# Sweet Pepper ABTs



## oompappy (Feb 14, 2006)

I ran across some sweet mild peppers the other day that would fit in the pepper grill. My wife wont eat the hot pepper ABTs with jalapenos or fresnos. Got some mild for her and some hot for me. Stuffed with cooked ground sausage, blue cheese and sharp cheddar. She loved 'em!!!


----------



## Finney (Feb 14, 2006)

Blue Chees and cheddar.... damn that sounds good.


----------



## Captain Morgan (Feb 14, 2006)

good lookin eats pap!  The colors are fantastic!  Next time, stick a habanero in the middle of one those mild peppers and see if she notices!


----------



## Nick Prochilo (Feb 14, 2006)

That looks great pappy, gonna have to try them one of these days. I usually scrape the ribs out of some of the jalapenos so they aren't hot for my wife & daughter. Don't try what cappy said or you will end up sleeping with one eye open that night!


----------



## Puff1 (Feb 14, 2006)

What's that little gadget you have them stuck in? they look good. my wife won't eat the hot ones either.


----------



## oompappy (Feb 14, 2006)

One of them was shaped like a Hab, I had to eat that one!!!


----------



## oompappy (Feb 14, 2006)

Puff said:
			
		

> What's that little gadget you have them stuck in? they look good. my wife won't eat the hot ones either.
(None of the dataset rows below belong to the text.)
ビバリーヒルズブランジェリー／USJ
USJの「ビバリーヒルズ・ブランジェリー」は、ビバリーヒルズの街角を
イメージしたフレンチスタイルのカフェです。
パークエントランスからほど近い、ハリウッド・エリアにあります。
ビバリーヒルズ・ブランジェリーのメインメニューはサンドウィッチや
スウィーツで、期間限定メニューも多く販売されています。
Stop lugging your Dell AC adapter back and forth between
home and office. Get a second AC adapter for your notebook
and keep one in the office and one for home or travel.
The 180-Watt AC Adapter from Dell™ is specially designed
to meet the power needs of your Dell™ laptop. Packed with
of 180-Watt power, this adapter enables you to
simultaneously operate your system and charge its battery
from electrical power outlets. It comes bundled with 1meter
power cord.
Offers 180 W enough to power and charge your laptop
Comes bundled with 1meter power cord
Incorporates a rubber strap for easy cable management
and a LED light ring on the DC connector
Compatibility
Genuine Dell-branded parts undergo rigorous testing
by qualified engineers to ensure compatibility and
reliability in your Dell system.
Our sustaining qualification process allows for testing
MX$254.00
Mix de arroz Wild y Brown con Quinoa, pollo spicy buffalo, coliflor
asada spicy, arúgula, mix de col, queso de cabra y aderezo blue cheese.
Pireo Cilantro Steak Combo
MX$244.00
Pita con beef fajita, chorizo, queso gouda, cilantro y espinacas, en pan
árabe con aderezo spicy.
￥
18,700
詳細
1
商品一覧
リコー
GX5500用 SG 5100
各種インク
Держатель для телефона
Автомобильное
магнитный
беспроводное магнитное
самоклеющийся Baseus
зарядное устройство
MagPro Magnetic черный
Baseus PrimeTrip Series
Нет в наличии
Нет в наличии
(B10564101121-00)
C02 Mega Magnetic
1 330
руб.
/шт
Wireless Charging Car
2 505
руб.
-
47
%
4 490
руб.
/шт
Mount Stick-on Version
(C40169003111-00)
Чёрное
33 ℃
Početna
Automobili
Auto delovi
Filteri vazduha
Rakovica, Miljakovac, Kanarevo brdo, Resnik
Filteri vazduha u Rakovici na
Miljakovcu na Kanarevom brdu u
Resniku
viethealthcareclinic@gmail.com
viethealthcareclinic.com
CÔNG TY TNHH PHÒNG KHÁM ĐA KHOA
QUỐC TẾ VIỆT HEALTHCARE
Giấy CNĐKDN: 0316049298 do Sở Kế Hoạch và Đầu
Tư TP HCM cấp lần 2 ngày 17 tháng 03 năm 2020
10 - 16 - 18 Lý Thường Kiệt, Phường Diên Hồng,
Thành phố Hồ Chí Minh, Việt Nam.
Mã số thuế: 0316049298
That's a chile grill. Holds 2 dozen.


----------



## allie (Feb 14, 2006)

Those look awesome!  I'd eat the hot ones if they were here!


----------



## Puff1 (Feb 14, 2006)

oompappy said:
			
		

> Puff said:
> 
> 
> 
> ...


  Thanks, i'll have to pick one up


----------



## Greg Rempe (Feb 15, 2006)

Here ya go, Ben!

http://www.irondesert.com/home.php?cat=248

This is where I bought my Dad's!


----------



## Greg Rempe (Feb 15, 2006)

If you didn't already Ben, try this link too

http://www.irondesert.com/home.php?cat=248


----------



## Greg Rempe (Feb 15, 2006)

glad to help!  Nice lookin peppers pappy!!


----------



## Green Hornet (Feb 15, 2006)

They do look good! I may have to get one of those holders too. Looks like good stuff :!:


----------



## kickassbbq (Feb 16, 2006)

*ABT's*

Try coating your bacon with Dark Brown Sugar before you wrap the peppers.  Mellows out the heat for someone that needs a more mild pepper.
Smoke On!!!!!
ed


----------



## Captain Morgan (Feb 16, 2006)

ummmmm  pig candy abts!


----------



## kickassbbq (Feb 16, 2006)

*Pig Candy ABT's*

You got it Cappy.  When the peppers are really hot, that sweet bacon makes a great compliment to the flavor.
Gonna have some tonight!!!!!!
Smoke On!!!!!
ed


----------



## john pen (Feb 16, 2006)

Dang, I need to be making those and selling them..a peice of steel with some holes cut and legs welded to it..starting at 24 bucks...lol..Im taking orders !!


----------



## Finney (Feb 16, 2006)

john pen said:
			
		

> Dang, I need to be making those and selling them..a peice of steel with some holes cut and legs welded to it..starting at 24 bucks...lol..Im taking orders !!


That was my thoughts exactly, John.  I'm starting a whole line of stuff and over-charging for it.  You BBQ people are crazy enough to buy anything... for any price.


----------